A number of factors appear to be associated with age of onset of bipolar disorder. Several studies have replicated the finding that those who experienced some adversity in childhood and who have a parent or parents with bipolar disorder are at increased risk for earlier onset of the illness. These risk factors are more prevalent in the US than in many western European countries, and considerable data support the observation that the age of onset of bipolar illness is earlier in the United States than in several European countries. However, childhood onsets of the illness are prevalent in Turkey and in Norway.

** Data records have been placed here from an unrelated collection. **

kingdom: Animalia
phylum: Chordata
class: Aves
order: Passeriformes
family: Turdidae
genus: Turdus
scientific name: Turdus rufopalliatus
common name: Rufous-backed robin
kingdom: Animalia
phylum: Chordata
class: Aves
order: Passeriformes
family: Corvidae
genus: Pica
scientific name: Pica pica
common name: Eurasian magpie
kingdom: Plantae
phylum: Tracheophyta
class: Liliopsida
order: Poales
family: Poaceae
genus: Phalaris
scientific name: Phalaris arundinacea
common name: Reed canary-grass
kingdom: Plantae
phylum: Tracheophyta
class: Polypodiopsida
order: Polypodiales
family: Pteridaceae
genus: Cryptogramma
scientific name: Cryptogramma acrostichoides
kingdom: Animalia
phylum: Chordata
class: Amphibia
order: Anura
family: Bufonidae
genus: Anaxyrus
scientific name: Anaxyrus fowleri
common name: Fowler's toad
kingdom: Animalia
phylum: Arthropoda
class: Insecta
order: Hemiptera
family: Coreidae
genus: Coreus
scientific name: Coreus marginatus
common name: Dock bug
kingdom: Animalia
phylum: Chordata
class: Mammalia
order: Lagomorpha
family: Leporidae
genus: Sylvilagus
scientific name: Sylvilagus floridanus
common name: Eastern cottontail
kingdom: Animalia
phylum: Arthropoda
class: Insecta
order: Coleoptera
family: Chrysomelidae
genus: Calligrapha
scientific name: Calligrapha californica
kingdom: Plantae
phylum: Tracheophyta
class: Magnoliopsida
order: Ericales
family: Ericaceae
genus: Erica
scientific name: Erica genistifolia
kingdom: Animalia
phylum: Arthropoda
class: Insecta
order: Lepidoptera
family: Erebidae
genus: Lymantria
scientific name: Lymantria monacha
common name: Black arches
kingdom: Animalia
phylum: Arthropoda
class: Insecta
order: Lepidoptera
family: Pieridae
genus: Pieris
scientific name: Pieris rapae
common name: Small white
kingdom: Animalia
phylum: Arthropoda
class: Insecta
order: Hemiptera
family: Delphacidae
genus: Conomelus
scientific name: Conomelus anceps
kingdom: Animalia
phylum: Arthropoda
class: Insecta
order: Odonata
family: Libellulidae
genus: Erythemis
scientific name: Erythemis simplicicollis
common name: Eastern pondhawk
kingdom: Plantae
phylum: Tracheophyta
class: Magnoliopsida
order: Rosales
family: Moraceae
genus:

Researcher Mike Bauer raises another possibility in an abstract presented at the 5th Biennial Conference of the International Society for Bipolar Disorders. He examined the association between age of onset and sunlight in the environment in 24 different sites in 13 different countries. Solar insolation refers to the amount of electromagnetic energy striking the surface of the earth. Bauer found that larger springtime maximum monthly increases in solar insolation were associated with younger ages of onset of bipolar disorder (p= 0.006). These calculations were derived from NASA Surface Meteorology and Solar Energy databases for each location. The largest maximum monthly increases in solar insolation occurred in varied climates, including in Norway, Chile, and arid parts of California.